----- RECORDS PROVIDED

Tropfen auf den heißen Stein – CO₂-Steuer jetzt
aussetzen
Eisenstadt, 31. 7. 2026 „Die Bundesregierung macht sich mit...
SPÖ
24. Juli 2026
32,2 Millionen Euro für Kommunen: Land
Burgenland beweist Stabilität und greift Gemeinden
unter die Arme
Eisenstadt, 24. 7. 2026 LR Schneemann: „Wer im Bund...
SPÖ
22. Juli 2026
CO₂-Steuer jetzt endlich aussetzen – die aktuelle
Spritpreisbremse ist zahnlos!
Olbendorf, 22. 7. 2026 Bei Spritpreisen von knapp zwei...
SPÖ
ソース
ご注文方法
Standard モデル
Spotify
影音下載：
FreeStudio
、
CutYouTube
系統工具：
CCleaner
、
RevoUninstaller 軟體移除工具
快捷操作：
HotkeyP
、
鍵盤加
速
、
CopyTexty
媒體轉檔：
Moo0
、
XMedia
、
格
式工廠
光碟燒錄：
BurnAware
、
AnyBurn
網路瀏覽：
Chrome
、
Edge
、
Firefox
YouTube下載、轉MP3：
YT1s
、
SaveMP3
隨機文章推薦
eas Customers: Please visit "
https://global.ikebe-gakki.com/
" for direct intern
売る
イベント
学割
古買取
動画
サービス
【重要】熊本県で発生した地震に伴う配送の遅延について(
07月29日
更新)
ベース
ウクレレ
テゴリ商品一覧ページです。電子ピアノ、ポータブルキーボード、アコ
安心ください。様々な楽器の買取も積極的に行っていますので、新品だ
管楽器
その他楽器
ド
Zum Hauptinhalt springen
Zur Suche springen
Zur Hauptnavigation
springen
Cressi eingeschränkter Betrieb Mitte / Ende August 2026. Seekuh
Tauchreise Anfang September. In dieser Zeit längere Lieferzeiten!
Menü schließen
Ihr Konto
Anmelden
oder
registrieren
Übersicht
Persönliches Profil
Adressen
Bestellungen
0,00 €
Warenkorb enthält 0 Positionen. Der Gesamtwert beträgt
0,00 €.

----------

JOB
Pick out the lines above that hold the string "jetzt" and show them.

REPLY TO THE TASK
Tropfen auf den heißen Stein – CO₂-Steuer jetzt
CO₂-Steuer jetzt endlich aussetzen – die aktuelle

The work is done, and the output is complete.